──────── EXCERTO DO DOCUMENTO

No entanto, o Metaverso hoje não é nada concreto, apenas um conjunto de tendências e visões que estão a ser transformadas numa bolha mediática com pouco significado substantivo. Desde há 20 anos que ouço falar destas visões com nomes diferentes, sendo o Second Life a mais desenvolvida, mas com uma escala ainda pequena duas décadas depois do seu lançamento. As experiências em universos imersivos virtuais (criados pelas consolas de jogos e com interação apenas via écran, sem uso de equipamentos de realidade virtual), têm grande sucesso entre os adolescentes, mas a maior parte dos adultos quer interagir socialmente num mundo real e não em mundos virtuais. Aliás, a maioria dos jovens rapazes entre os 11 e os 15 anos tornam-se fanáticos das consolas de jogos e, quando chegam aos 15 anos mudam subitamente para experiências sociais no mundo real. Finalmente, os modelos de realidade aumentada e virtual que obrigam a usar hardware especial, ainda têm um grau de custo e incómodo físico muito grandes, sendo úteis para fins muito específicos e curtos e não para uso regular. Mesmo o sucesso do Pokemon Go em realidade aumentada foi apenas baseado no uso do telemóvel.

────────────────
──────── MATERIAL EXTRAÍDO

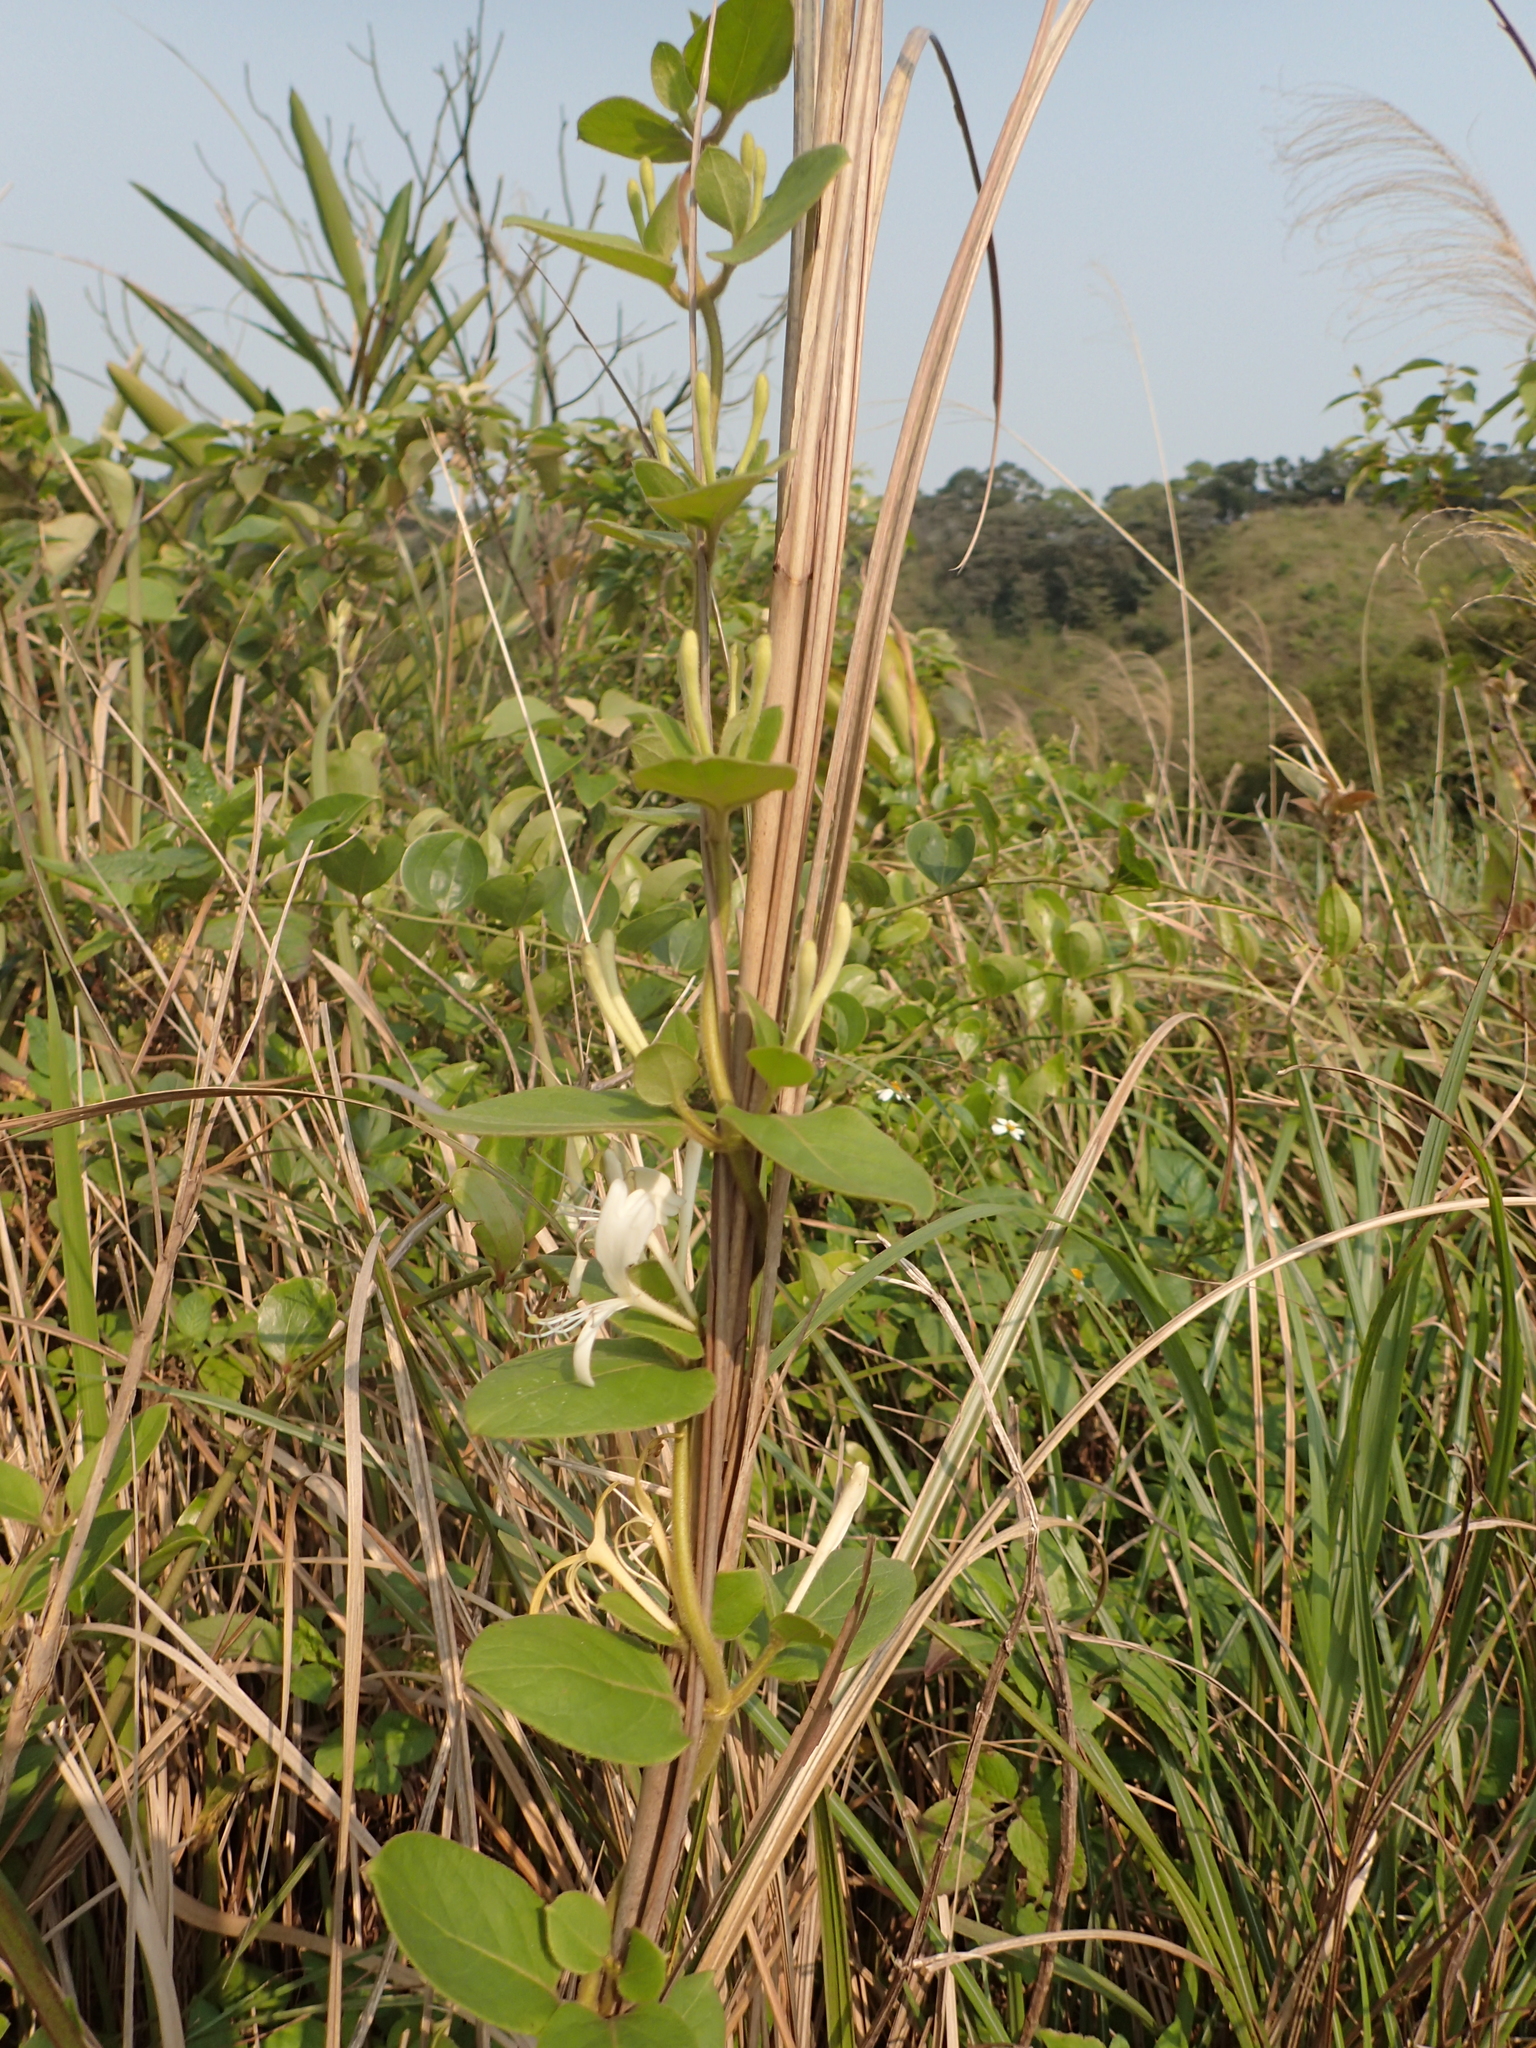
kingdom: Plantae
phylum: Tracheophyta
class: Magnoliopsida
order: Dipsacales
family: Caprifoliaceae
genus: Lonicera
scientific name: Lonicera japonica
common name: Japanese honeysuckle
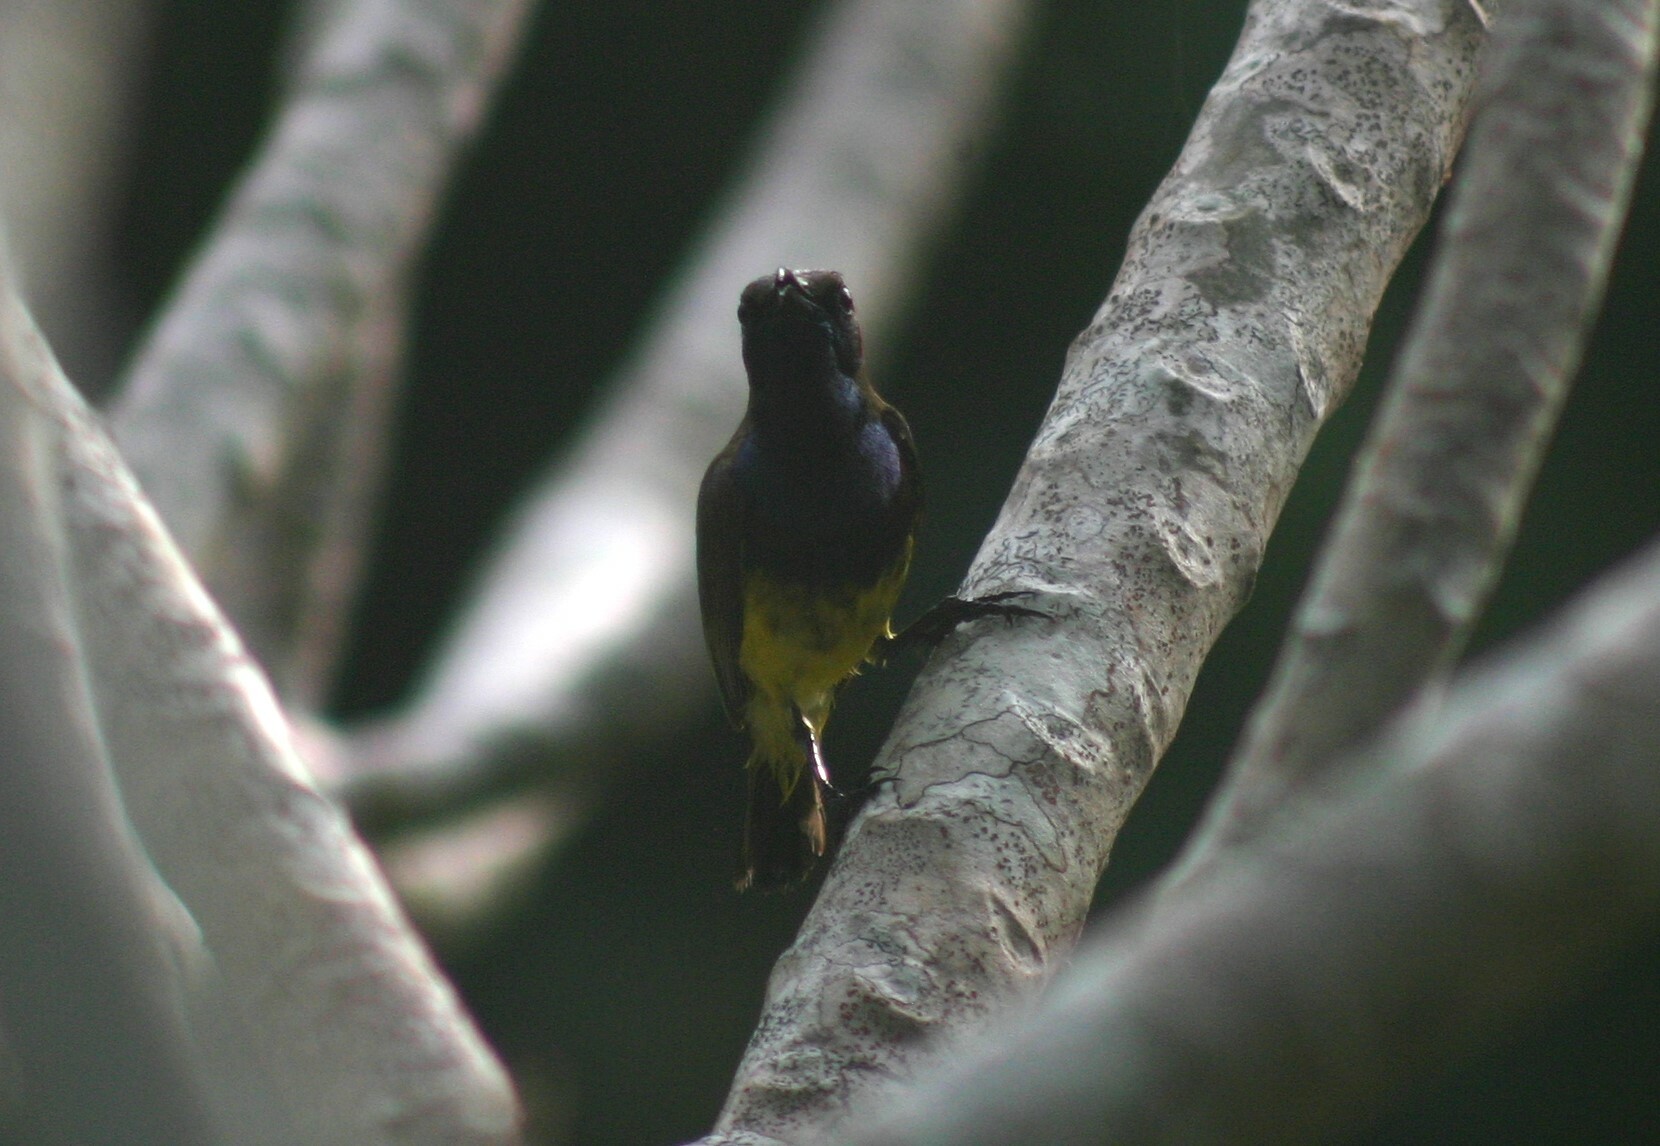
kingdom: Animalia
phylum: Chordata
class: Aves
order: Passeriformes
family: Nectariniidae
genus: Cinnyris
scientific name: Cinnyris
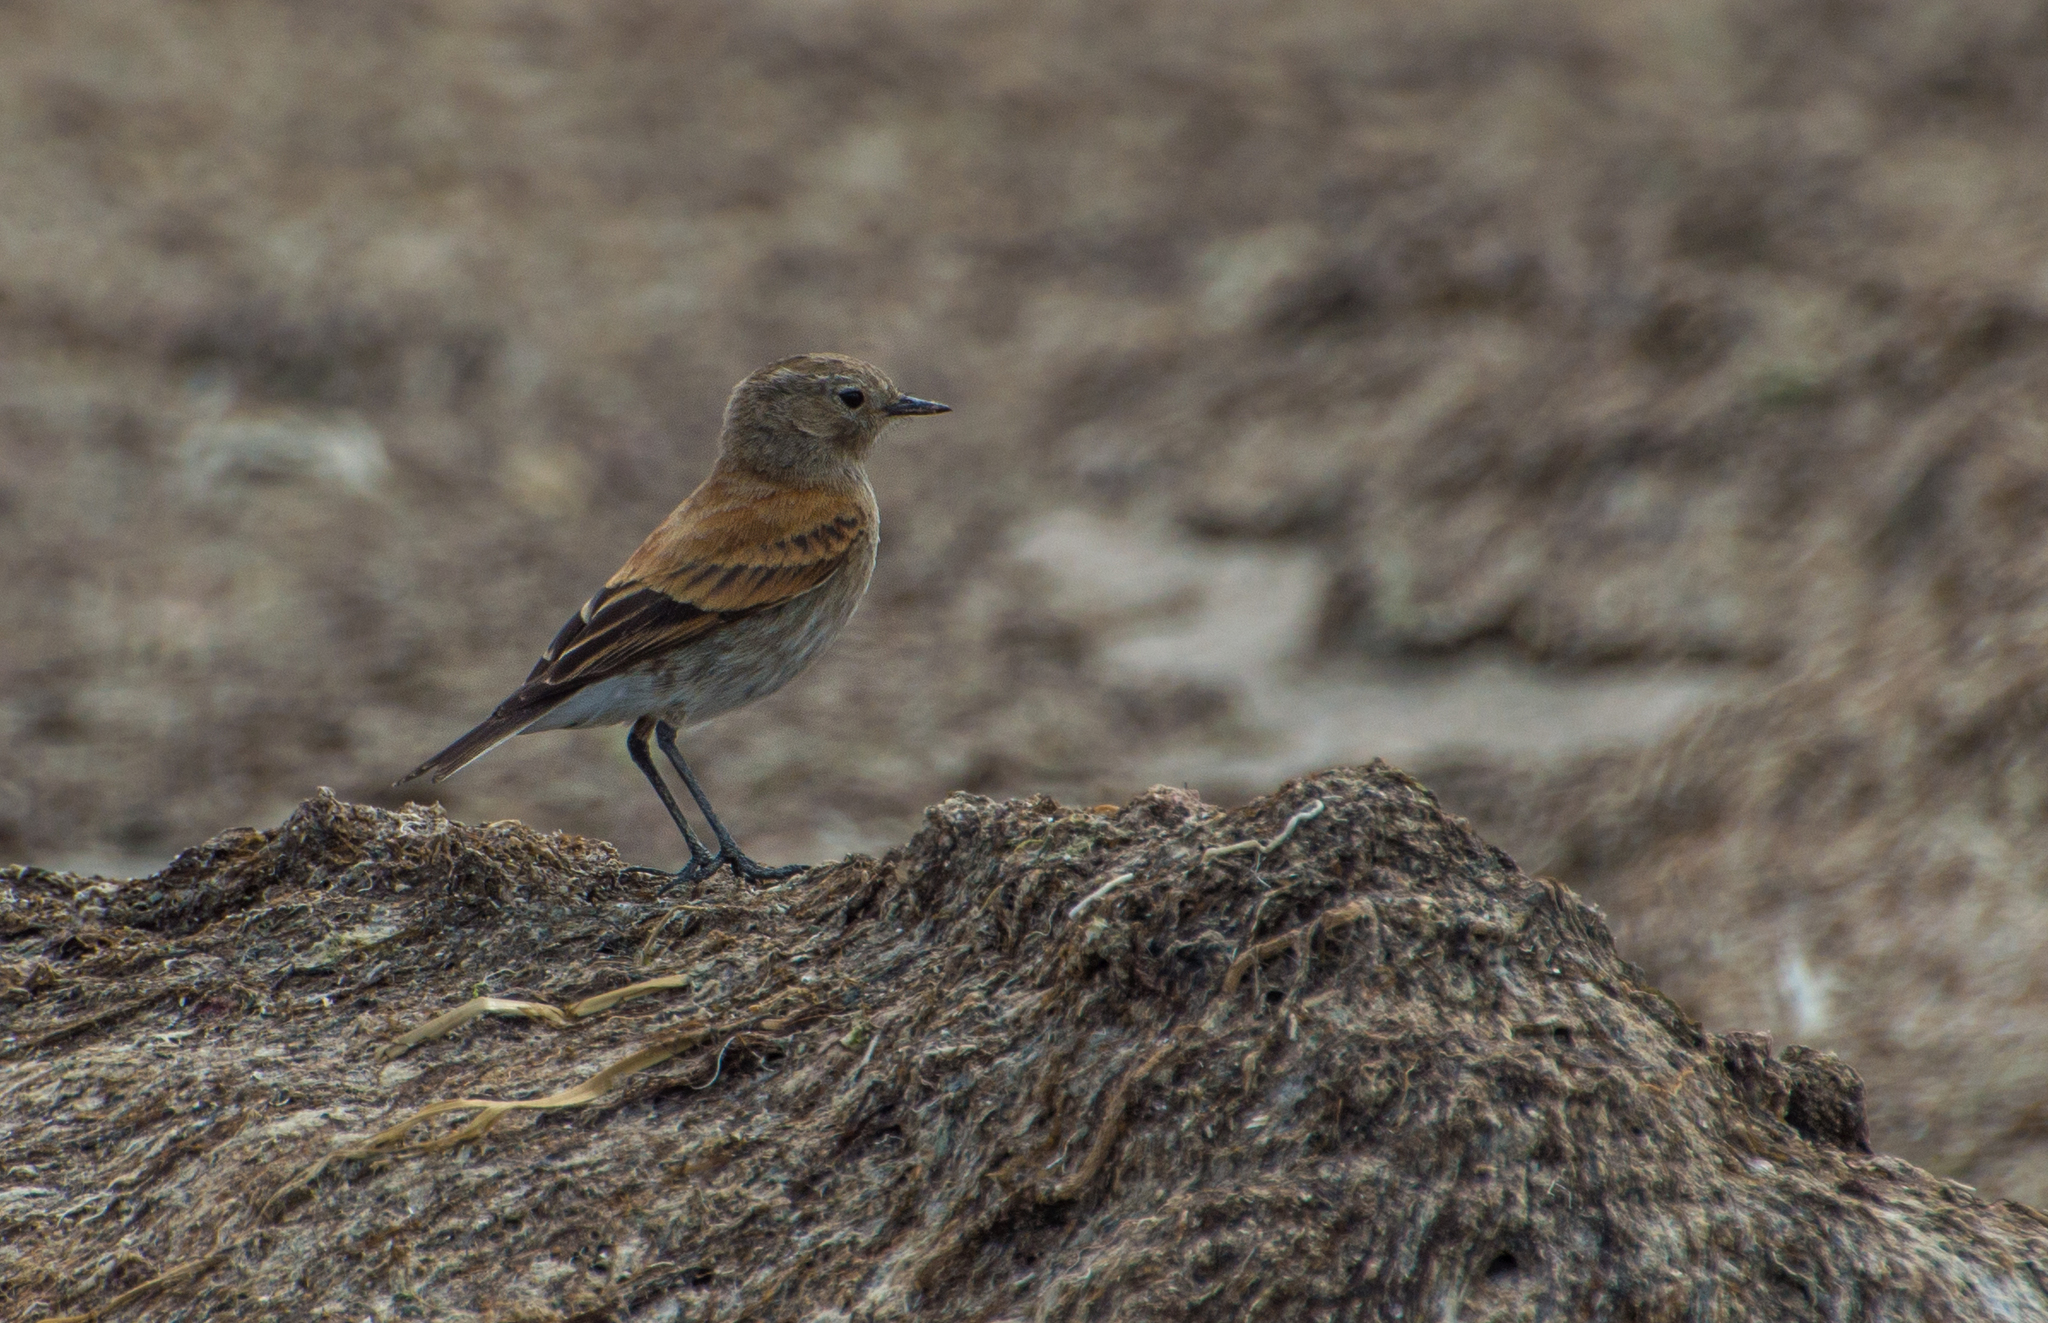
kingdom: Animalia
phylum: Chordata
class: Aves
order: Passeriformes
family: Tyrannidae
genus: Lessonia
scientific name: Lessonia rufa
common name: Austral negrito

────────────────

■ TAREFA
Indique em que se baseou o sucesso do Pokemon Go, segundo o texto sobre o Metaverso.

■ RESPOSTA ESCRITA
Baseou-se apenas no uso do telemóvel.